-- Start DATA FOR PROCESSING --

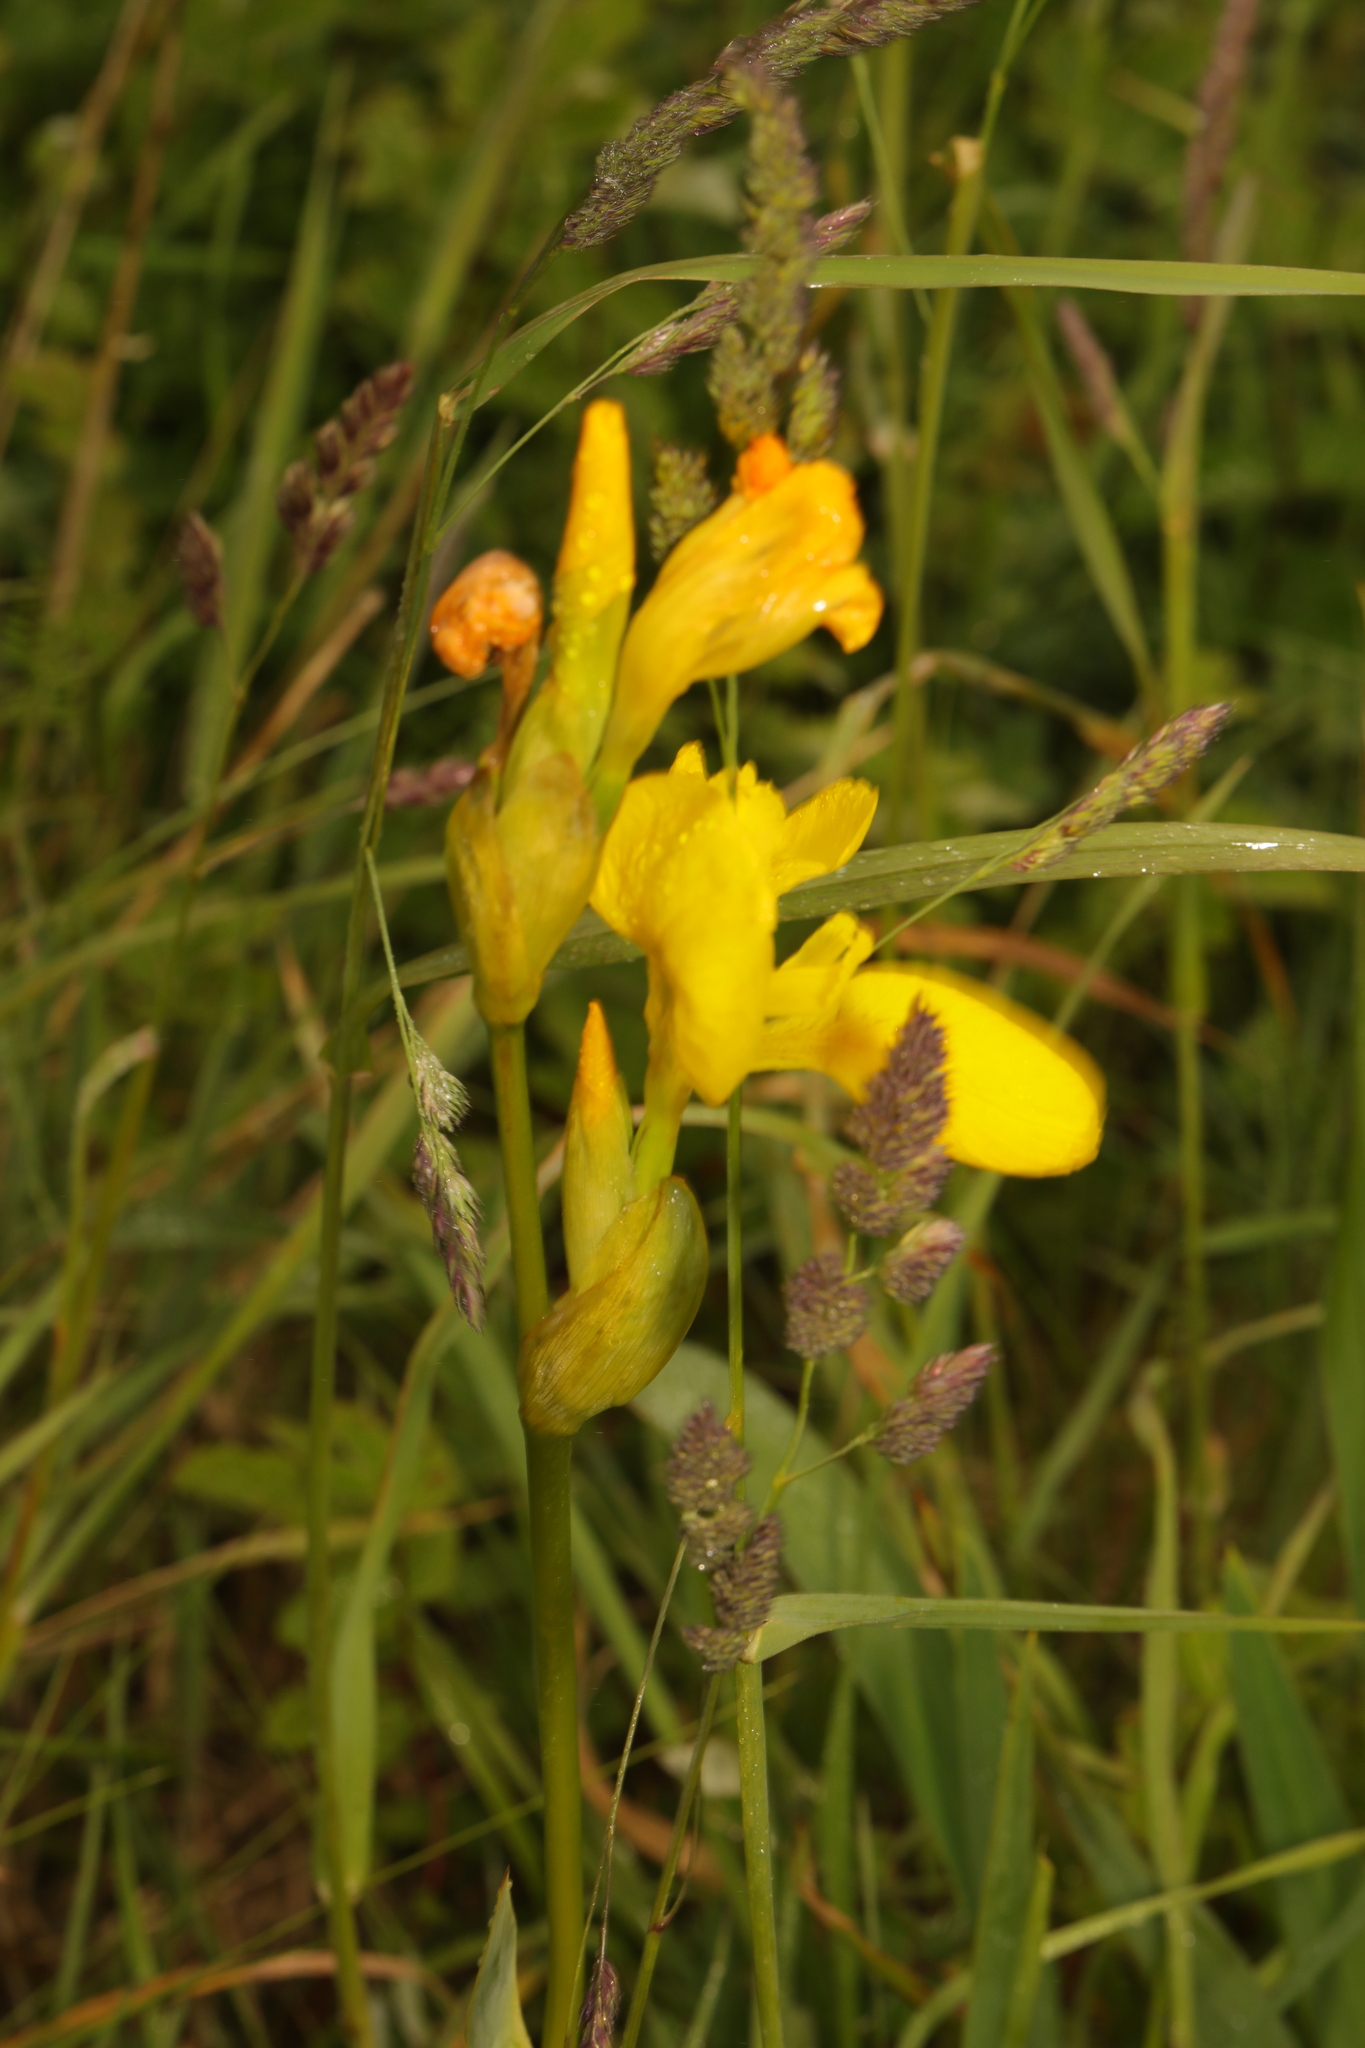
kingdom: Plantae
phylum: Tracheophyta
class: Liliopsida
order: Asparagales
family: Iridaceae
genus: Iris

-- End DATA FOR PROCESSING --
-- Start DATA FOR PROCESSING --

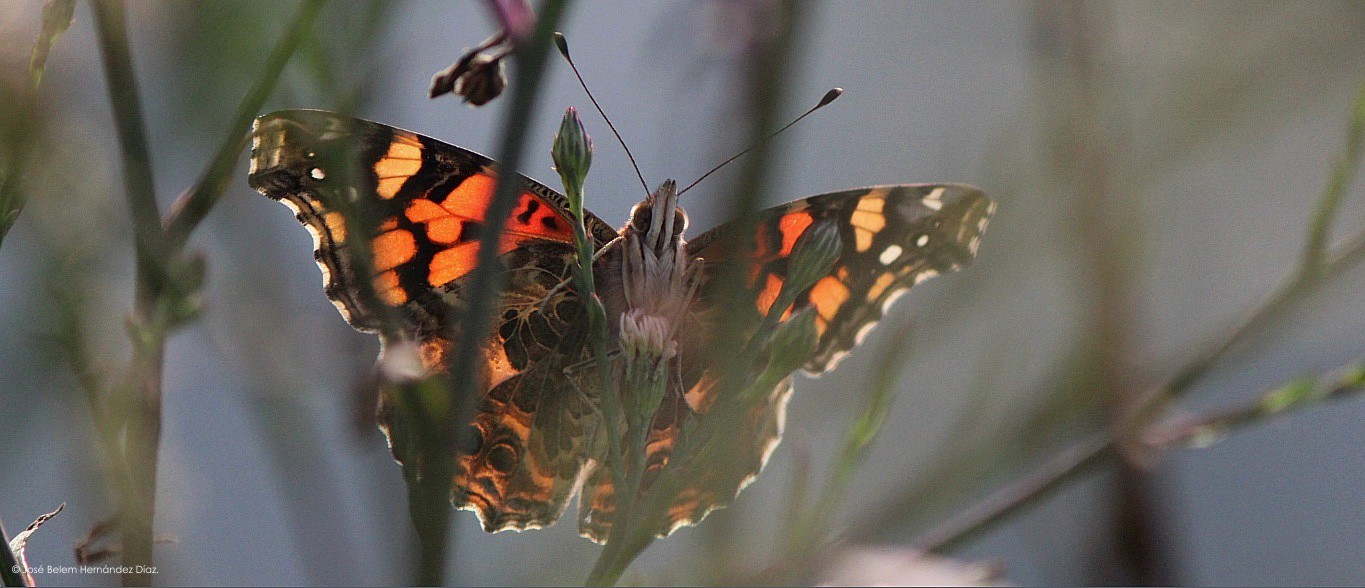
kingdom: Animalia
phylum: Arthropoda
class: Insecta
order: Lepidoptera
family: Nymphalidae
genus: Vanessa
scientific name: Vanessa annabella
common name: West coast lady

-- End DATA FOR PROCESSING --

Give as a numbered list the lines starting with the line containing "order: Lepidoptera" and going on through the line containing "common name: West coast lady", leaving out any blank lines.

1. order: Lepidoptera
2. family: Nymphalidae
3. genus: Vanessa
4. scientific name: Vanessa annabella
5. common name: West coast lady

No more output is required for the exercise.